■ **Exercise description**: Each line of the data is to be output verbatim, with the images removed.

[Stored data entries]

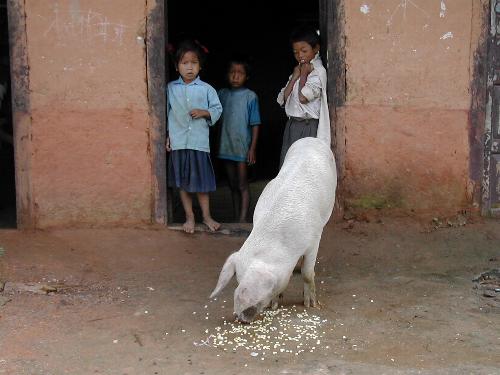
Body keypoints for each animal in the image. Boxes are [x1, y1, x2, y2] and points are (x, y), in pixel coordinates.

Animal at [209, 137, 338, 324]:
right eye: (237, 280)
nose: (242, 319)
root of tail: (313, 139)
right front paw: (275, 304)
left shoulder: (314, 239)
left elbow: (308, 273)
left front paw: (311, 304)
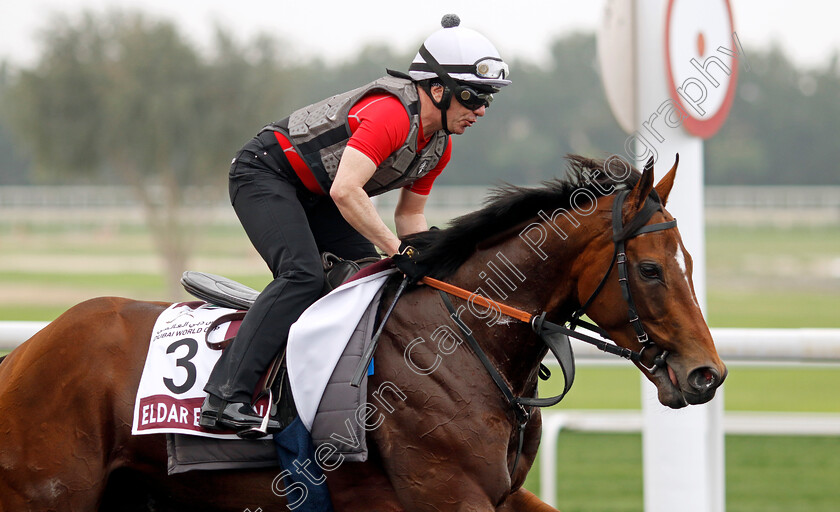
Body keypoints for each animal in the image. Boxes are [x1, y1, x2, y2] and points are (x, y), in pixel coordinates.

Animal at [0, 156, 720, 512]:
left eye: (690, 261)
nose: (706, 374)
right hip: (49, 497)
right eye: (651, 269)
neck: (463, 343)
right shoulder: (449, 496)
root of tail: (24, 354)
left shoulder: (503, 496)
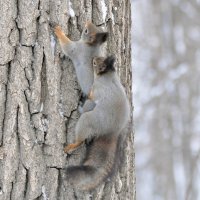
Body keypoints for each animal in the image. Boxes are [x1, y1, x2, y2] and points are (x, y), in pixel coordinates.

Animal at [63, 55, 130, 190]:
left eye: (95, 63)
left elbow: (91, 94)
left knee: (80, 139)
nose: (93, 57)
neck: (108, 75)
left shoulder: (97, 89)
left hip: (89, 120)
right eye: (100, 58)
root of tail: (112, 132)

■ **Answer to the exercise**:
Body keypoints for each animal in the image. Boxes are [x1, y1, x2, y2] and points are (x, y), in pixel coordinates.

Animal at [209, 137, 338, 324]:
right eye: (237, 280)
nose: (242, 319)
root of tail: (313, 139)
right front paw: (275, 304)
left shoulder: (314, 239)
left elbow: (308, 273)
left front paw: (311, 304)
Body keypoints for each animal in the image. Boxes are [x1, y1, x2, y2] and points are (x, y), in pixel coordinates.

Animal at [0, 156, 720, 512]:
left eye: (690, 261)
nose: (706, 374)
right hip: (49, 497)
right eye: (651, 269)
neck: (463, 343)
right shoulder: (449, 496)
root of tail: (24, 354)
left shoulder: (503, 496)
Body keypoints for each animal in the image. Boxes are [x1, y1, x2, y2] and points are (x, y), in pixel coordinates.

Animal at [63, 55, 130, 190]:
left eye: (95, 63)
left elbow: (91, 94)
left knee: (80, 139)
nose: (93, 57)
neck: (108, 75)
left shoulder: (97, 89)
left hip: (89, 120)
right eye: (100, 58)
root of tail: (112, 132)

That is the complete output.